Charged Scalar Self-Mass during Inflation
E. O. Kahya, R. P. Woodard
TL;DR
This paper computes the one-loop self-mass $M^2(x;x')$ for a charged massless, minimally coupled scalar in a locally de Sitter background using two gauges: a noninvariant Feynman-type gauge and the de Sitter invariant Allen–Jacobson gauge. It presents a complete renormalization, detailing contributions from 4-point and two 3-point interactions, and shows that in the simple gauge the renormalized $M^2(x;x')$ contains local and nonlocal pieces that describe how inflationary particle production alters the scalar’s effective dynamics. The conformally coupled scalar serves as a consistency check, yielding a manifestly de Sitter invariant result in both gauges, confirming that the noninvariant gauge does not introduce physical de Sitter breaking at one loop. The Allen–Jacobson gauge, while de Sitter invariant, produces additional finite terms and gauge-dependent off-shell differences, prompting discussions about potential anti-sources at antipodal points to restore invariance and highlighting implications for stochastic formulations of SQED during inflation.
Abstract
We compute the one loop self-mass of a charged massless, minimally coupled scalar in a locally de Sitter background geometry.
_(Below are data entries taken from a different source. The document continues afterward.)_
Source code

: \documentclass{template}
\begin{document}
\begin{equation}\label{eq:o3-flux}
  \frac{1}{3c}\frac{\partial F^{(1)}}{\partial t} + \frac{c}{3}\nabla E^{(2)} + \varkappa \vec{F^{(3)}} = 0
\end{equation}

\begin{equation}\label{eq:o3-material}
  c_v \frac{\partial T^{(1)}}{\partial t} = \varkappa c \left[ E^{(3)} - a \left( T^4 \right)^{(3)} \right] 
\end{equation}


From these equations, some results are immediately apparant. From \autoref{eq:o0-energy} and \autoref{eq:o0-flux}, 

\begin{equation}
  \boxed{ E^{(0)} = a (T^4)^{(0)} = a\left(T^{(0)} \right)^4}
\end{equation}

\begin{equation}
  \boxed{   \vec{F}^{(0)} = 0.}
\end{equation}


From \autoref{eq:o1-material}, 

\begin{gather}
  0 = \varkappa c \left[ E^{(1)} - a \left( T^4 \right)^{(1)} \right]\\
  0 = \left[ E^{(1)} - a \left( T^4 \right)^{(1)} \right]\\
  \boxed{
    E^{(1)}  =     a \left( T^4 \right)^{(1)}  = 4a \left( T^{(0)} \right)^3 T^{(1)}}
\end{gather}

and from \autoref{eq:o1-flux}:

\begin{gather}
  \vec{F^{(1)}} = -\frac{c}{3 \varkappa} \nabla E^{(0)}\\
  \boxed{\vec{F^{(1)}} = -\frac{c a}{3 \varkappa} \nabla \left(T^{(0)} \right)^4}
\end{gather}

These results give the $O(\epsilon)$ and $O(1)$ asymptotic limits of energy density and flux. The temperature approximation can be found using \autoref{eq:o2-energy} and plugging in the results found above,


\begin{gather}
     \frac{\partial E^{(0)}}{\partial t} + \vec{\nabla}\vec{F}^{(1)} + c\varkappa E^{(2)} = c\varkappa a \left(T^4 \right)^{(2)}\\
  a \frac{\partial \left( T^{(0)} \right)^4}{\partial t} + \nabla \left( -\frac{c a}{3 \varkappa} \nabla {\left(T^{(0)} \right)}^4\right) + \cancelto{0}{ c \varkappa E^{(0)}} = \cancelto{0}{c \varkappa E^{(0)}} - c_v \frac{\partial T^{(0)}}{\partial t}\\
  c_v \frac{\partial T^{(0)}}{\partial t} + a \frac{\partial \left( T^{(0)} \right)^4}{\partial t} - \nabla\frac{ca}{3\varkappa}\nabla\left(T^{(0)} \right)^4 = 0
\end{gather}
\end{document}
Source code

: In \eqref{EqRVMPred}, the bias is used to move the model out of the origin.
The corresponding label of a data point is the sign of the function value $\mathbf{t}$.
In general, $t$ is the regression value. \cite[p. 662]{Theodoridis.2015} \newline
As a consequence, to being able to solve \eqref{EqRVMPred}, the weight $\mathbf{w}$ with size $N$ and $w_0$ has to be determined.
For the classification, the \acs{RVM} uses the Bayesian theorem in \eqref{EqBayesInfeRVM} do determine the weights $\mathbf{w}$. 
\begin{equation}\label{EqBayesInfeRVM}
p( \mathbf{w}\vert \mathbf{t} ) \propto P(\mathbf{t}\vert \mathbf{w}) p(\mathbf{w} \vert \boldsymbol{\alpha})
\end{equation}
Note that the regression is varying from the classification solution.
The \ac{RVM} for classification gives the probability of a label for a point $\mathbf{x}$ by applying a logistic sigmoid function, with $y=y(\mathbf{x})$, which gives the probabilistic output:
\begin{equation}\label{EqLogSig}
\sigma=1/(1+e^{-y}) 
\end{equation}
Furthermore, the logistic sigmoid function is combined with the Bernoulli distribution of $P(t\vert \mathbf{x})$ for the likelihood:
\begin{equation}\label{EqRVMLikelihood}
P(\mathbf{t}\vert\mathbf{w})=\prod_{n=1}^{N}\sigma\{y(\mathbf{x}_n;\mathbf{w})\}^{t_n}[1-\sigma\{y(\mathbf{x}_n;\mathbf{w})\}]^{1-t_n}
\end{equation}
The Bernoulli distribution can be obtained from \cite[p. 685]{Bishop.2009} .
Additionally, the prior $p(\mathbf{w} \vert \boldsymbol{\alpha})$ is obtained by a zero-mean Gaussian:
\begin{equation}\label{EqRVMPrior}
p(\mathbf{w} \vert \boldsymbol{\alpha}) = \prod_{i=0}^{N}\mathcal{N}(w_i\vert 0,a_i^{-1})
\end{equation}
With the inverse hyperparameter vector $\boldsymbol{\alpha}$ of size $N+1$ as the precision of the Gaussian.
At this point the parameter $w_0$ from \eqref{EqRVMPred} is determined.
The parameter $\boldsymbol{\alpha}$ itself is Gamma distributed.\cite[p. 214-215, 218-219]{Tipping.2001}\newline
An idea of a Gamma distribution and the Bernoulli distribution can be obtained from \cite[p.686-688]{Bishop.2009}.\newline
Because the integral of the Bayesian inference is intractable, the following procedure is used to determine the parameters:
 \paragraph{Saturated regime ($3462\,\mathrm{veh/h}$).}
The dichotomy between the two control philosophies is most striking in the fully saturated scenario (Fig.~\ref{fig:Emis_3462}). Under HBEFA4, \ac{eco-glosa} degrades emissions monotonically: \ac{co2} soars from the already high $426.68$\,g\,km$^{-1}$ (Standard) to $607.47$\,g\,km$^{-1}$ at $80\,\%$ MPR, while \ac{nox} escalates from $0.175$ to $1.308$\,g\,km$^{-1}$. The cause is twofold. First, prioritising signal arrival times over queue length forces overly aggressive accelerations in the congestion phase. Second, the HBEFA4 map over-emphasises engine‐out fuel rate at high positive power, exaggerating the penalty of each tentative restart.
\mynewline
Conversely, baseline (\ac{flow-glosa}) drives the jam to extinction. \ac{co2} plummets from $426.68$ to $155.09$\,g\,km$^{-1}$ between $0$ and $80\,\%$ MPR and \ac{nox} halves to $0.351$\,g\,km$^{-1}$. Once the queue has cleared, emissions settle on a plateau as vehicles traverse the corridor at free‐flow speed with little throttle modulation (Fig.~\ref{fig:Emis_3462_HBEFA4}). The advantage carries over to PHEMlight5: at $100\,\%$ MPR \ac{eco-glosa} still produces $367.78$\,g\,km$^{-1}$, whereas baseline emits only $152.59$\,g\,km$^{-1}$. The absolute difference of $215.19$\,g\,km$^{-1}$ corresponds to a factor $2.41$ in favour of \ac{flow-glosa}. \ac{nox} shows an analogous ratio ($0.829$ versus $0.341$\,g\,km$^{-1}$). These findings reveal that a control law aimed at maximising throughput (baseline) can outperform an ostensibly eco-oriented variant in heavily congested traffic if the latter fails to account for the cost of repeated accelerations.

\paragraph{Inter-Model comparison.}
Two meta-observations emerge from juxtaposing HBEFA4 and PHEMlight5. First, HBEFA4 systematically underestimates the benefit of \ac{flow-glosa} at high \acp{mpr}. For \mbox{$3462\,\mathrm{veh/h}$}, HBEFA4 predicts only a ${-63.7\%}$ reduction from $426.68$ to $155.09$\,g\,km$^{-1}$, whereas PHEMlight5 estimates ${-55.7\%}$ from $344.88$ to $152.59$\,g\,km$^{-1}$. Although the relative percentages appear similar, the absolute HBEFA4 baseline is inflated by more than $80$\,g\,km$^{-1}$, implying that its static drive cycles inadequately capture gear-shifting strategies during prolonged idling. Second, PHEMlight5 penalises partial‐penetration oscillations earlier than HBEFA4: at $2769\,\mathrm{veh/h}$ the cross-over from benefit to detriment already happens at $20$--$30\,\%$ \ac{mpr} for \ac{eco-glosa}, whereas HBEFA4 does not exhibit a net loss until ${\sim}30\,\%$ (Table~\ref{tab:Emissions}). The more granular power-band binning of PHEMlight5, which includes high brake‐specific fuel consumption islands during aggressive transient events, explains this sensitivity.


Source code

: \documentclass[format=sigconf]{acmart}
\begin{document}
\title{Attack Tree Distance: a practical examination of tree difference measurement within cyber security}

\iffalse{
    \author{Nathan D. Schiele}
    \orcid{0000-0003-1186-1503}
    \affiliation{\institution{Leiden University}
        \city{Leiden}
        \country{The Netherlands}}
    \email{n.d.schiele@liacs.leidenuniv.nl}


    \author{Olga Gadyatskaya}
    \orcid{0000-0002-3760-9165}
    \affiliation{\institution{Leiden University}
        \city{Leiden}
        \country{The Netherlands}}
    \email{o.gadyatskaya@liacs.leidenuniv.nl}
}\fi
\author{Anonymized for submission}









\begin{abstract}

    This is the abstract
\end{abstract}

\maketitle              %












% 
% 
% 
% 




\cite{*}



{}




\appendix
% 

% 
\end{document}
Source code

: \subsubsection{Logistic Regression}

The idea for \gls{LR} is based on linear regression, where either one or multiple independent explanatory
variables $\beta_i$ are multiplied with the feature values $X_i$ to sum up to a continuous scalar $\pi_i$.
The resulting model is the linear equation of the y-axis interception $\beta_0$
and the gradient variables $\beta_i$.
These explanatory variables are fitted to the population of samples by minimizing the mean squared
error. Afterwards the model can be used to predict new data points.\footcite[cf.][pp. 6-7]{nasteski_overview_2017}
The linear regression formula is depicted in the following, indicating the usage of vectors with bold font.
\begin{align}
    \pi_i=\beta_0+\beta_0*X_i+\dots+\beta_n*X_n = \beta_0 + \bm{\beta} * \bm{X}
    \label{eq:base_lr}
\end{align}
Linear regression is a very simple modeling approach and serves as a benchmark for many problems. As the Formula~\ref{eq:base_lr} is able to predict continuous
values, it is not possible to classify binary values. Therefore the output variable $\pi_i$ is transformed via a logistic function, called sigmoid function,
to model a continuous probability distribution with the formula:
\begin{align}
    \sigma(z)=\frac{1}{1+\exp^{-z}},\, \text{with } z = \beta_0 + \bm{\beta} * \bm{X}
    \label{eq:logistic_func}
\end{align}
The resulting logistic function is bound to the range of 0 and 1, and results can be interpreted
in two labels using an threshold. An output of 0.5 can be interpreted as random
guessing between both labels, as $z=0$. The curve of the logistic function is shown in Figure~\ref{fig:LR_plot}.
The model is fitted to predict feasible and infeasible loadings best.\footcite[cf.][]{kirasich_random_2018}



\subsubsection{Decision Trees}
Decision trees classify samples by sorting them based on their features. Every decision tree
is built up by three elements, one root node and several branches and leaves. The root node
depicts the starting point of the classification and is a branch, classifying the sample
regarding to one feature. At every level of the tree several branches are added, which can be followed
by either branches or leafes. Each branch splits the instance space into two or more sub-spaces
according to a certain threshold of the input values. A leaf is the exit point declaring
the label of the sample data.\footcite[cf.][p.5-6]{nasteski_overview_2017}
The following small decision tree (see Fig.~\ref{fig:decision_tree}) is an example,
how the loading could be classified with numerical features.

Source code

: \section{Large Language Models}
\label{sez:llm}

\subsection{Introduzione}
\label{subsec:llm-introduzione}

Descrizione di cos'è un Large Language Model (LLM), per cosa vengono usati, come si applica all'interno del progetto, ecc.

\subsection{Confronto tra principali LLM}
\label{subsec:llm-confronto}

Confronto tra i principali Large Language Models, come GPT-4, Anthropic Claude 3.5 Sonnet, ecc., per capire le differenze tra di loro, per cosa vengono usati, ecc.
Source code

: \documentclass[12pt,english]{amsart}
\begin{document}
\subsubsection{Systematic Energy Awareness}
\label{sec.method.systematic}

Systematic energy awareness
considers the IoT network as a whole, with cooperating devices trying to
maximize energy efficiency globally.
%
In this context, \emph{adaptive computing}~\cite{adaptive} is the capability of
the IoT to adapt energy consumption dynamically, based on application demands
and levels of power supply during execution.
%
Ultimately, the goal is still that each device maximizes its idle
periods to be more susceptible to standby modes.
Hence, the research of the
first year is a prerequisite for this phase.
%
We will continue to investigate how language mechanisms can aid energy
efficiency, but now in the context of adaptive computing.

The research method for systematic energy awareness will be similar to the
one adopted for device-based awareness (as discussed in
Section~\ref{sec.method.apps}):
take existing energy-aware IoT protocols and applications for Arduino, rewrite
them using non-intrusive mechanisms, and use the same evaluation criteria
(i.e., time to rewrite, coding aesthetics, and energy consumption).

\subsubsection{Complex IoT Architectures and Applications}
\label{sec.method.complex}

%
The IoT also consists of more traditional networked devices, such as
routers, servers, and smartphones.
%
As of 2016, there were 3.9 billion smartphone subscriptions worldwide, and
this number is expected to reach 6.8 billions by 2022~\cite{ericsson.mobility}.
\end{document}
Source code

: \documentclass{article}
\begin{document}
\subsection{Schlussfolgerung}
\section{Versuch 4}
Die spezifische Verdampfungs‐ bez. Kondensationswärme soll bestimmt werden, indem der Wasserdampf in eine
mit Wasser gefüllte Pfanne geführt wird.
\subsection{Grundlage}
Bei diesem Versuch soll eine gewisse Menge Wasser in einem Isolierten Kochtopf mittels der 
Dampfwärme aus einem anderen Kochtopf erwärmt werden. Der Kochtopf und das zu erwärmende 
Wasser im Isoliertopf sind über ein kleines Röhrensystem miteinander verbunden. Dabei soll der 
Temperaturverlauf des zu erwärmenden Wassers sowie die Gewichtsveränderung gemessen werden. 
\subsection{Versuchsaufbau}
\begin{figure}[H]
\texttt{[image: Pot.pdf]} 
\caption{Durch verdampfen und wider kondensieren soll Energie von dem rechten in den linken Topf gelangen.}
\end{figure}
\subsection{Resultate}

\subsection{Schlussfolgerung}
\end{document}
The computation is done in two different gauges: the noninvariant generalization of Feynman gauge which gives the simplest expression for the photon propagator and the de Sitter invariant gauge of Allen and Jacobson. In each case dimensional regularization is employed and fully renormalized results are obtained. By using our result in the linearized, effective field equations one can infer how the scalar responds to the dielectric medium produced by inflationary particle production. We also work out the result for a conformally coupled scalar. Although the conformally coupled case is of no great physical interest the fact that we obtain a manifestly de Sitter invariant form for its self-mass-squared establishes that our noninvariant gauge introduces no physical breaking of de Sitter invariance at one loop order.